Son enfance se déroule dans une atmosphère particulière : entre l'absence de son père — au sujet duquel il entend des récits troubles — et les tournées de sa mère, il effectue sa scolarité de collège en pension. Cela le rapproche de son frère, Rudy, qui meurt de maladie à l'âge de dix ans (les ouvrages de Patrick Modiano lui sont dédiés de 1967 à 1982). Cette disparition annonce la fin de l'enfance de l'auteur, qui gardera une nostalgie marquée de cette période.
Il fait ses études à l'école du Montcel à Jouy-en-Josas, au collège Saint-Joseph de Thônes (Haute-Savoie), puis au lycée Henri-IV à Paris. Ayant pour professeur particulier de géométrie Raymond Queneau, un ami de sa mère qu'il rencontre alors qu'il a quinze ans, il décroche son baccalauréat à Annecy, mais n'entreprend pas d'études supérieures.
Sa rencontre avec l'auteur de Zazie dans le métro est cruciale. Introduit par lui dans le monde littéraire, Patrick Modiano a l'occasion de participer à des cocktails donnés par les éditions Gallimard. Il y publiera son premier roman en 1967, La Place de l'Étoile, après en avoir fait relire le manuscrit à Raymond Queneau. À partir de cette année, il ne fait plus qu'écrire.

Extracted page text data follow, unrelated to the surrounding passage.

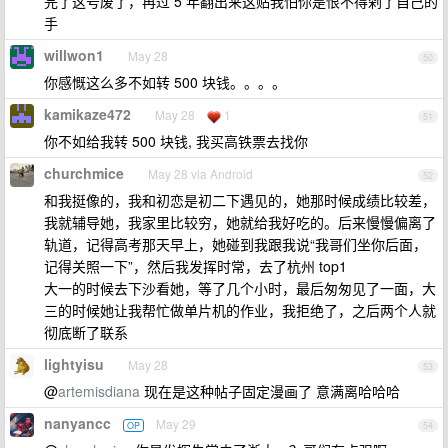
完了这号废了，再过 5 年翻出来这贴我怕你是恨不得剁了自己的
手
willwon1
May 28
50
你感慨这么多不如转 500 块钱。。。。
kamikaze472
May 28
1
51
你不如给我转 500 块钱, 我买高铁票去找你
churchmice
May 28 via Android
52
和我挺像的，我和初恋是初二下遇见的，她那时候成绩比较差，
我就辅导她，我家里比较穷，她就给我好吃的。后来慢慢偏离了
轨道，记得高考那天早上，她碰到我跟我说“我哥们坐你后面，
记得关照一下”，然后我发挥时常，去了杭州 top1
大一的时候去下沙看她，等了几个小时，最后匆匆见了一面，大
三的时候她让我帮忙做单片机的作业，我拒绝了，之后两个人就
彻底断了联系
lightyisu
May 28
53
@
artemisdiana
现在是这种帖子固定漫画了 意满离哈哈哈
nanyancc
May 29
OP
54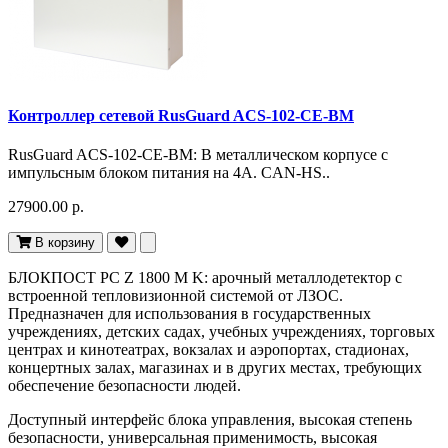
Контроллер сетевой RusGuard ACS-102-CE-BM
RusGuard ACS-102-CE-BM: В металлическом корпусе с
импульсным блоком питания на 4А. CAN-HS..
27900.00 р.
В корзину
БЛОКПОСТ PC Z 1800 M K: арочный металлодетектор с
встроенной тепловизионной системой от ЛЗОС.
Предназначен для использования в государственных
учреждениях, детских садах, учебных учреждениях, торговых
центрах и кинотеатрах, вокзалах и аэропортах, стадионах,
концертных залах, магазинах и в других местах, требующих
обеспечение безопасности людей.
Доступный интерфейс блока управления, высокая степень
безопасности, универсальная применимость, высокая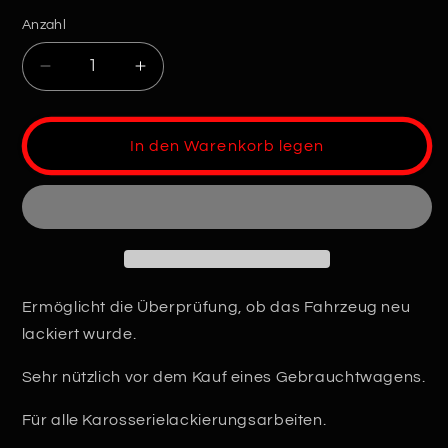
Anzahl
Anzahl
Verringere
Erhöhe
die
die
Menge
Menge
für
für
In den Warenkorb legen
Lackdickenmesser
Lackdickenmesser
für
für
Autos
Autos
Ermöglicht die Überprüfung, ob das Fahrzeug neu
lackiert wurde.
Sehr nützlich vor dem Kauf eines Gebrauchtwagens.
Für alle Karosserielackierungsarbeiten.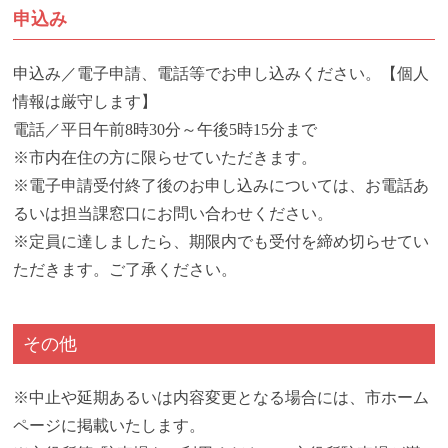
申込み
申込み／電子申請、電話等でお申し込みください。【個人
情報は厳守します】
電話／平日午前8時30分～午後5時15分まで
※市内在住の方に限らせていただきます。
※電子申請受付終了後のお申し込みについては、お電話あ
るいは担当課窓口にお問い合わせください。
※定員に達しましたら、期限内でも受付を締め切らせてい
ただきます。ご了承ください。
その他
※中止や延期あるいは内容変更となる場合には、市ホーム
ページに掲載いたします。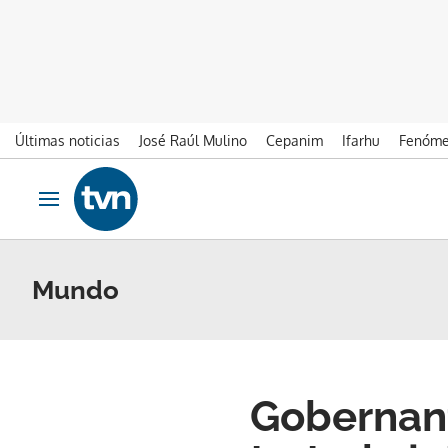
Últimas noticias
José Raúl Mulino
Cepanim
Ifarhu
Fenóme
Ir al contenido
Obrir navegació
Mundo
Gobernant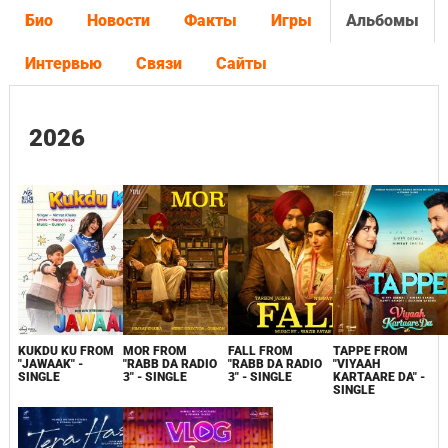
Био
Новости
Факты
Игры
Альбомы
Интервью
Связи
Сайты
2026
KUKDU KU FROM
MOR FROM
FALL FROM
TAPPE FROM
"JAWAAK" -
"RABB DA RADIO
"RABB DA RADIO
"VIYAAH
SINGLE
3" - SINGLE
3" - SINGLE
KARTAARE DA" -
SINGLE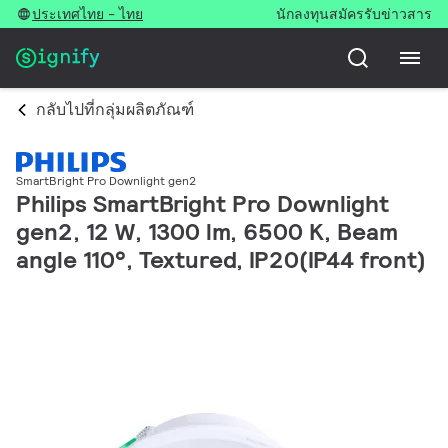
ประเทศไทย - ไทย
นักลงทุน
สมัครรับข่าวสาร
กลับไปที่กลุ่มผลิตภัณฑ์
SmartBright Pro Downlight gen2
Philips SmartBright Pro Downlight
gen2, 12 W, 1300 lm, 6500 K, Beam
angle 110°, Textured, IP20(IP44 front)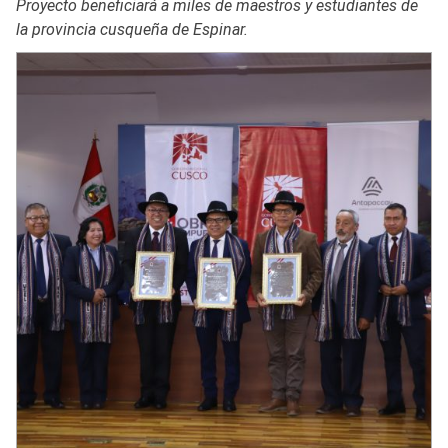
Proyecto beneficiará a miles de maestros y estudiantes de
la provincia cusqueña de Espinar.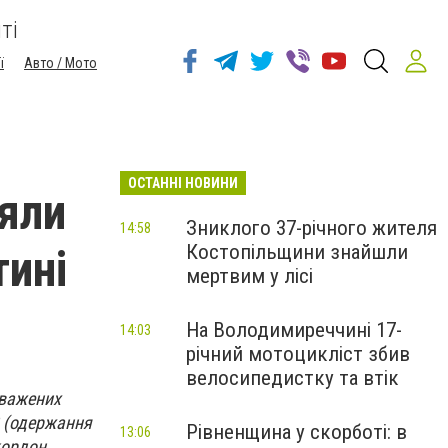
ті
ї
Авто / Мото
ОСТАННІ НОВИНИ
ияли
Зниклого 37-річного жителя
14:58
Костопільщини знайшли
тині
мертвим у лісі
На Володимиреччині 17-
14:03
річний мотоцикліст збив
велосипедистку та втік
оважених
68 (одержання
Рівненщина у скорботі: в
13:06
 кордон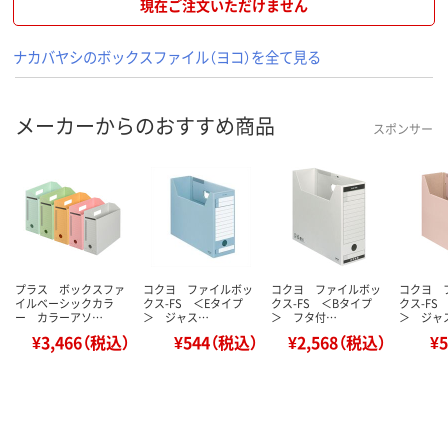
現在ご注文いただけません
ナカバヤシのボックスファイル（ヨコ）を全て見る
メーカーからのおすすめ商品
スポンサー
プラス ボックスファ
コクヨ ファイルボッ
コクヨ ファイルボッ
コクヨ 
イルベーシックカラ
クス-FS ＜Eタイプ
クス-FS ＜Bタイプ
クス-FS
ー カラーアソ…
＞ ジャス…
＞ フタ付…
＞ ジャ
¥3,466（税込）
¥544（税込）
¥2,568（税込）
¥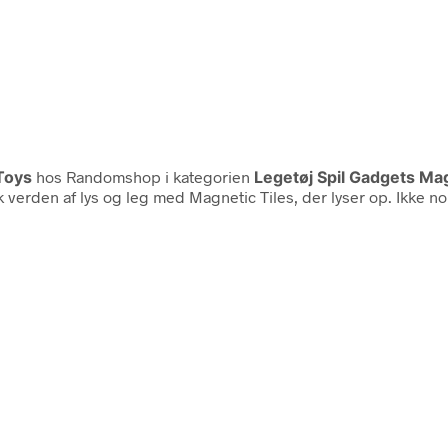
Toys
hos Randomshop i kategorien
Legetøj Spil Gadgets Ma
verden af lys og leg med Magnetic Tiles, der lyser op. Ikke no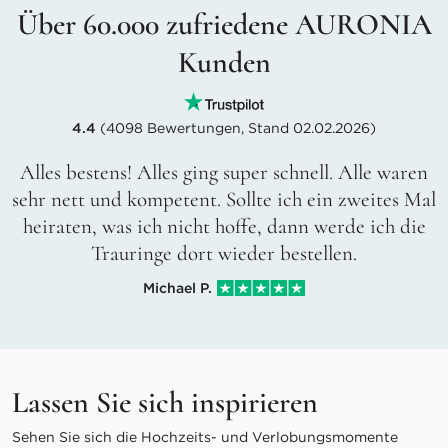
Über 60.000 zufriedene AURONIA
Kunden
4.4
(4098 Bewertungen, Stand 02.02.2026)
Alles bestens! Alles ging super schnell. Alle waren
sehr nett und kompetent. Sollte ich ein zweites Mal
heiraten, was ich nicht hoffe, dann werde ich die
Trauringe dort wieder bestellen.
Michael P.
Lassen Sie sich inspirieren
Sehen Sie sich die Hochzeits- und Verlobungsmomente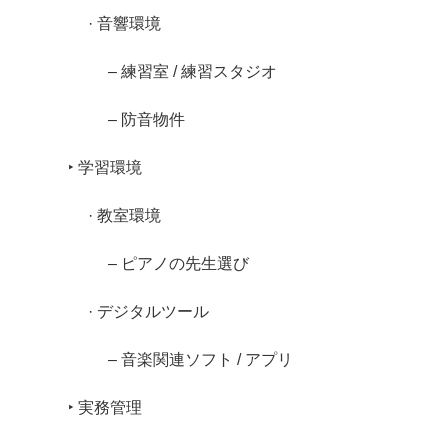
· 音響環境
– 練習室 / 練習スタジオ
– 防音物件
‣ 学習環境
· 教室環境
– ピアノの先生選び
· デジタルツール
– 音楽関連ソフト / アプリ
‣ 実務管理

En 1973, il écrit le scénario de Lacombe Lucien un film de Louis Malle dont le sujet est un jeune homme sous l'Occupation qui s'engage dans la milice après avoir vainement tenté de rejoindre le maquis. La sortie du film en janvier 1974 déclenche une polémique par l'absence de justification du parcours du personnage.
Le 12 septembre 1970, Patrick Modiano épouse Dominique Zehrfuss. « Je garde un souvenir catastrophique de la journée de notre mariage. Il pleuvait. Un vrai cauchemar. Nos témoins étaient Queneau, qui avait protégé Patrick depuis son adolescence, et Malraux, un ami de mon père. Ils ont commencé à se disputer à propos de Dubuffet, et nous, on était là comme devant un match de tennis ! Cela dit, ça aurait été amusant d’avoir des photos, mais la seule personne qui avait un appareil a oublié de mettre de la pellicule. Alors il ne nous reste qu’une seule photo, de dos et sous un parapluie !' » De cette union naîtront deux filles, Zina (1974) et Marie (1978).